Sunday, December 27, 2015

Why University Students are Becoming America's Latest Victims of Homelessness

by Nomad

Although we probably all have a stereotype of the homeless, a closer look often reveals that the victims are not so different than you or me. Here's one example.


The Newest Demographic


In this month's Rolling Stone, Rebecca Nathanson writes that our nation's best and brightest are quickly becoming casualties to homelessness. (see link below)
Last year, more than 56,000 students identified as homeless on the Free Application for Federal Student Aid, or FAFSA, form. But the real number of homeless students is almost certainly higher:
As remarkable and disappointing as that figure might seem, that number doesn't include those students who are ineligible to qualify as homeless because the lack of proof, (such as verification from a shelter.)

Additionally, the figure also doesn't represent the large number of college students whose living arrangements are unstable and insecure. To be sure that's a different form of homelessness, which may mean sleeping in one's car, a campus library or being a guest with friends.

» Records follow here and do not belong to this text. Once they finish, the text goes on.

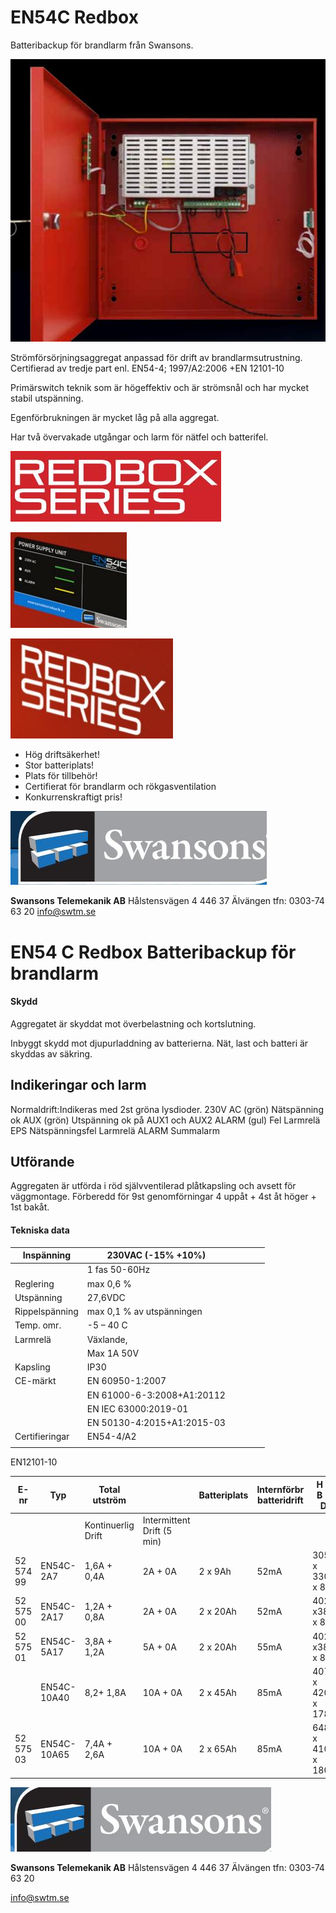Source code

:# EN54C Redbox

Batteribackup för brandlarm från Swansons.

![](_page_0_Picture_3.jpeg)

Strömförsörjningsaggregat anpassad för drift av brandlarmsutrustning. Certifierad av tredje part enl. EN54-4; 1997/A2:2006 +EN 12101-10

Primärswitch teknik som är högeffektiv och är strömsnål och har mycket stabil utspänning.

Egenförbrukningen är mycket låg på alla aggregat.

Har två övervakade utgångar och larm för nätfel och batterifel.

![](_page_0_Picture_8.jpeg)

![](_page_0_Picture_9.jpeg)

![](_page_0_Picture_10.jpeg)

- Hög driftsäkerhet!
- Stor batteriplats!
- Plats för tillbehör!
- Certifierat för brandlarm och rökgasventilation
- Konkurrenskraftigt pris!

![](_page_0_Picture_16.jpeg)

**Swansons Telemekanik AB** Hålstensvägen 4 446 37 Älvängen tfn: 0303-74 63 20 info@swtm.se

# EN54 C Redbox Batteribackup för brandlarm

#### **Skydd**

Aggregatet är skyddat mot överbelastning och kortslutning.

Inbyggt skydd mot djupurladdning av batterierna. Nät, last och batteri är skyddas av säkring.

## **Indikeringar och larm**

Normaldrift:Indikeras med 2st gröna lysdioder. 230V AC (grön) Nätspänning ok AUX (grön) Utspänning ok på AUX1 och AUX2 ALARM (gul) Fel Larmrelä EPS Nätspänningsfel Larmrelä ALARM Summalarm

## **Utförande**

Aggregaten är utförda i röd självventilerad plåtkapsling och avsett för väggmontage. Förberedd för 9st genomförningar 4 uppåt + 4st åt höger + 1st bakåt.

#### **Tekniska data**

| Inspänning     | 230VAC (-15% +10%)         |  |  |  |  |
|----------------|----------------------------|--|--|--|--|
|                | 1 fas 50-60Hz              |  |  |  |  |
| Reglering      | max 0,6 %                  |  |  |  |  |
| Utspänning     | 27,6VDC                    |  |  |  |  |
| Rippelspänning | max 0,1 % av utspänningen  |  |  |  |  |
| Temp. omr.     | -5 – 40 C                  |  |  |  |  |
| Larmrelä       | Växlande,                  |  |  |  |  |
|                | Max 1A 50V                 |  |  |  |  |
| Kapsling       | IP30                       |  |  |  |  |
| CE-märkt       | EN 60950-1:2007            |  |  |  |  |
|                | EN 61000-6-3:2008+A1:20112 |  |  |  |  |
|                | EN IEC 63000:2019-01       |  |  |  |  |
|                | EN 50130-4:2015+A1:2015-03 |  |  |  |  |
| Certifieringar | EN54-4/A2                  |  |  |  |  |
|                |                            |  |  |  |  |

EN12101-10

| E-nr      | Typ         | Total utström         |                               | Batteriplats | Internförbr batteridrift | H x B x D       |
|-----------|-------------|-----------------------|-------------------------------|--------------|--------------------------|-----------------|
|           |             | Kontinuerlig<br>Drift | Intermittent<br>Drift (5 min) |              |                          |                 |
| 52 574 99 | EN54C-2A7   | 1,6A + 0,4A           | 2A + 0A                       | 2 x 9Ah      | 52mA                     | 305 x 330 x 82  |
| 52 575 00 | EN54C-2A17  | 1,2A + 0,8A           | 2A + 0A                       | 2 x 20Ah     | 52mA                     | 402 x385 x 88   |
| 52 575 01 | EN54C-5A17  | 3,8A + 1,2A           | 5A + 0A                       | 2 x 20Ah     | 55mA                     | 402 x385 x 88   |
|           | EN54C-10A40 | 8,2+ 1,8A             | 10A + 0A                      | 2 x 45Ah     | 85mA                     | 407 x 420 x 178 |
| 52 575 03 | EN54C-10A65 | 7,4A + 2,6A           | 10A + 0A                      | 2 x 65Ah     | 85mA                     | 648 x 410 x 180 |

![](_page_1_Picture_12.jpeg)

**Swansons Telemekanik AB** Hålstensvägen 4 446 37 Älvängen tfn: 0303-74 63 20

info@swtm.se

One of the chief reasons for this situation is fairly simple. 
College costs are out of control and family incomes have, for some time now, not kept up. In fact, tuition at four-year universities has soared on average 500% since 1985. Meanwhile, real wages — that is, after inflation is taken into account — have been flat or even falling for decades, according to Pew Research.

Nathanson's article also points out:
Public university tuition has almost quadrupled over the past 35 years, and average student loan debt has increased from $18,550 in 2004 to $28,950 in 2014, meaning that students face this burden both during school and for decades after.
Today, middle-class university students may just end up homeless before they finish their education
That's pretty ironic too. The whole point of higher education is supposed to increase one's chances of finding a well-paying job to keep one from becoming homeless.

An article in Bloomberg quotes Michelle Cooper, president of the Washington-based Institute for Higher Education Policy (IHEP):
“The “skyrocketing” increases exacerbate income inequality by depriving those of less means of the schooling they need to advance and may also derail the “prestige and status” of U.S. higher education."
More than that, it's a threat to one of America's most treasured concepts: the potential for class mobility. As IHEP observes:
Higher education is a crucial pathway to social and economic mobility.
Meanwhile, in May, Republican Congress- made up largely of millionaires- passed a budget that would eliminate or roll back a series of federal programs aimed at making college more affordable and student debt more manageable. 

That doesn't make much sense at a time when a reported 45 % of students who graduate will be unable to pay their loans. At this time, according to one source, student loan debt in the United States has exceeded the $1.2 trillion mark — $1 trillion of that is in federal student loan debt. 
That's higher than credit card debt.

Inequality at a University Level

Despite the explosion in tuition rates and the squeezing of the middle-class student, the salaries of private college presidents continues to climb, up 5.6 percent between 2012 and 2013 to a median of $436,000.

That kind of imbalance is just a mirror of the corporate world and the salaries of CEOs, where the average CEO of Standard & Poor's 500 companies were paid 216 times more than the median employees at their companies.

It's no wonder that a Pew Research Center poll conducted last May showed that around half of adults in the US felt that "the current trends point toward their children’s future being worse than their own present."

Tens of Thousands of College Students Have Nowhere to Sleep

LaTia Daniels started at Kennesaw State University as a walk-on to the school's track and field team, earning an athletic scholarship on top of her federal financial aid. When she quit the team to focus more on her studies, and that athletic scholarship disappeared, she compensated by getting a job through a temp agency.